Hitler and Mussolini were not debated, they were defeated. Dissent is good if it's your only option, but we're talking about external parties not under the control of these "leaders".


This feels like a honeypot for twitter to keep tabs on people that disagree with their policy.

They are going to do whatever they want at the end of the day, they've given me absoloutely no confidence to believe that they want to do whats right.


Or they will have justification for removing "problematic" politicians because their userbase said so. You know, democracy. A userbase that already leans one way...


You really overestimate the level of importance that everyone else places on whatever it is you have to say.


Yeah, this is Twitter, not Cultural Revolution China. Jack isn't Mao with his Hundred Flowers campaign.


Do not underestimate the limits of Jack's desire for control


Yeah, he’s basically Pol Pot without the humanitarian streak.


Mighty fine of them to start caring about this months after the US election. They are run by transparent political operatives but the media constantly runs air cover for them. 50 years ago the media would be investigating the inner workings of Twitter with a microscope.


Twitter is incapable of doing any judgements where the leaders / office holders of any country are concerned. If people want to follow a leader, let them. If they are incapable of handling what they see then that's on them. They are leaders of countries, not some Instagram star.

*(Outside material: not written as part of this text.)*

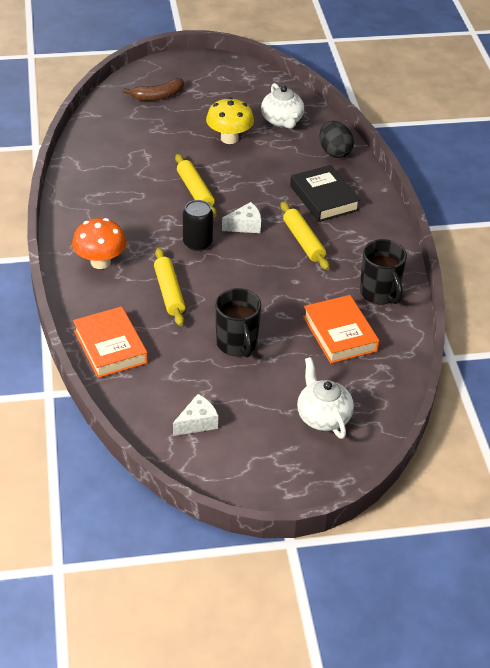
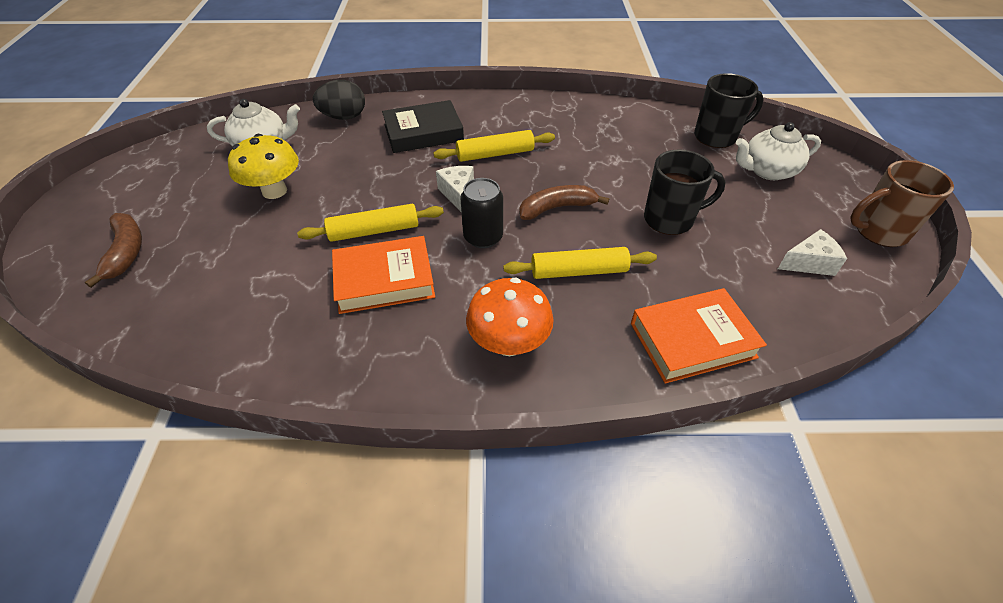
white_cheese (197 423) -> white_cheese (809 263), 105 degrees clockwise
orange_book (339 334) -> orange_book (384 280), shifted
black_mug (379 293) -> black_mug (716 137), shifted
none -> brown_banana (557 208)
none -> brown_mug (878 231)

> Twitter is incapable of doing any judgements where the leaders / office holders of any country are concerned.

What do you mean by this? Surely Twitter is capable of making judgments and enforcing its rules accordingly, just like Burger King can require the president to pay for his meals. Are you saying Twitter should decline to enforce any rules against world leaders?


They allow anti-semantic comments from some leaders and censor others over opinions that they don't support but haven't violated any actual reading of the rules. They have demonstrated that they cannot figure this problem out. So, since they cannot do it in an objective or fair way, they should not do it at all. People can follow or not follow. Elected leaders have always been a special case.


I would suggest that besides concentrating on the world leader issue that Twitter consider some sort of expiration, short at that, for all tweets so as to put down this revenge/vengeance oriented the woke have created.

people complain about fake news and rightly so but the cycle of hatred that results from these purity tests applied to anyone because of past tweets is worse


Ideally that would be quite a feature, but in practice nothing on the internet is assuredly temporary.

Logistically it’s infeasible. Someone will create a database of archived tweets, or screenshots will circle the web. Etc.


I've been thinking about these things and twitter for the past few months, and I wonder..

Is snoop dogg on twitter?

If yes, then your policy is already transparent to me, why can't twitter see it for themselves?

If indeed snoop has been banned for promoting violence, then okay - go all the way - anyone who has ever talked about violent things block them.

I myself might enjoy a portal that has no death, killing, boxing, hockey, fighting... all those things.

Just as I got excited when I saw that fbook was deranking all politics and then in Australia blocked all news - I was like - wow, what a utopia social network - friends and family can see and be seen without all that other stuff!

I have chuckled many times over the years watching twitter dodge and weave as policies shift this way and that - some things that I've already dealt with with open public forums.

I'd say I'm very interested in this one - but the whole phone number for your account thing has basically censored my use of it so I already go elsewhere.


I wonder if any downvoters could tell me if they have seen the videos and the plethora of songs from snoop that advocate serious violence, including the fairly recent one with putting a gun to the pres and pulling the trigger?

fine to disagree, just not sure if others know enough about the comment to not disagree ignorantly.